SGA questions plus/minus system

    86
    print

    Members of the Student Government Association expressed concern during Tuesday’s meeting after professors addressed specifics of the plus/minus grading system, which will be instituted next fall.David Grant, professor and chair of the religion department and Bob Neilson, a chemistry professor, received many questions from SGA members after they made a presentation to SGA about TCU using a plus/minus grading system.

    The biggest concern of SGA was how this system can be instituted when students have not been given the opportunity to voice their opinions through either a vote or a hearing.

    Grant responded to questions by pointing out that grading systems are not determined by students.

    “This is not a decision that students make. Students do not determine the way that a school will conduct its grading,” he said. “The school decides the way that grading will be determined.”

    Grant also answered questions about what makes the plus/minus system better than the current system.

    “With the plus/minus grading system, the faculty would be given the opportunity to more accurately distinguish the performance of each of the individual students,” Grant said.

    Hutchens gave her opinion as to why the plus/minus grading system would not benefit TCU students.

    “This would result in an increase in GPA for those that do not currently have a high GPA, and would hurt and lower the GPA of those students who currently have a high GPA,” Hutchens said. “The ability for those students to achieve a 4.0 average would drop considerably.”

    Grant said that the new system is not supposed to hurt students.

    “We will better distinguish those who do achieve high successes and those that are not quite at the high stature,” Grant said.

    Jace Thompson, vice president of SGA and chair for campus advancement, spoke about how the plus/minus system could lead to an increase in stress for students during finals.

    “Every final would now be of concern for the student. Before, a student could choose to focus more on the classes in which they were borderline in,” he said. “Now with the plus/minus, there is a chance that students could be borderline in all of their classes, since the chance of performing badly on the final could result in a minus attached to our letter grade.”

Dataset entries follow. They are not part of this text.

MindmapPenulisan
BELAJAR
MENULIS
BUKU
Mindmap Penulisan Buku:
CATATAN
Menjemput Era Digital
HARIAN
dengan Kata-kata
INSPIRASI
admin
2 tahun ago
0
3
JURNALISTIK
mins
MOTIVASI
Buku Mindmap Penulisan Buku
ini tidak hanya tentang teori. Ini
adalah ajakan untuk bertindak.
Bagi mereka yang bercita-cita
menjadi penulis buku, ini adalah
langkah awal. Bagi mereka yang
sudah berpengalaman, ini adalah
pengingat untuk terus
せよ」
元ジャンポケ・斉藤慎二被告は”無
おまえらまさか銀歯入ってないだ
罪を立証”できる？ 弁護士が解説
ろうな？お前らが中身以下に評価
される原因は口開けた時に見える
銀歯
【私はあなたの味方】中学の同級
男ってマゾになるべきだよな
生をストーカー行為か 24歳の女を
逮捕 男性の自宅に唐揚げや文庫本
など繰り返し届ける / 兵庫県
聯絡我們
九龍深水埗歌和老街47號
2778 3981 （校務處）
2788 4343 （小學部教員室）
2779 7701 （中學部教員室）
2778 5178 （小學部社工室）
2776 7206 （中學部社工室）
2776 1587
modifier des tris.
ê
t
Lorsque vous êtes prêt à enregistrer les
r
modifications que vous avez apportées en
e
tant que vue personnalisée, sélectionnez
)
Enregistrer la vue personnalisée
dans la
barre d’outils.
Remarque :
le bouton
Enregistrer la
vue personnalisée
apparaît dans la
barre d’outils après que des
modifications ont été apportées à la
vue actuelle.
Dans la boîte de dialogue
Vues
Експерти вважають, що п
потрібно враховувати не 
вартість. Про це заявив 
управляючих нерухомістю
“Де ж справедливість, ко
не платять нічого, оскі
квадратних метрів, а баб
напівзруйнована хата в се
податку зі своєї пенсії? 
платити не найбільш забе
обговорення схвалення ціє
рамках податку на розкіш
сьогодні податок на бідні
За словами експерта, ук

    Student elections for the House of Representatives were also announced at Tuesday’s meeting.

    Speaker of the House Tori Hutchens said elections will be held on Thursday from 7 p.m. to 9 p.m.

    Students will be able to vote for these elections by logging onto my.tcu.edu, Hutchens said.

    The elections will fill the empty seats in the School of Business, the Harris College of Nursing and Health Sciences, and College of Fine Arts. Students can also vote to fill freshmen House seats, Elections chair Lindsay Beattie said.

    The freshmen seats are not just open to new freshman students. Transfer students will also have the opportunity to run for the empty freshmen seats, she said.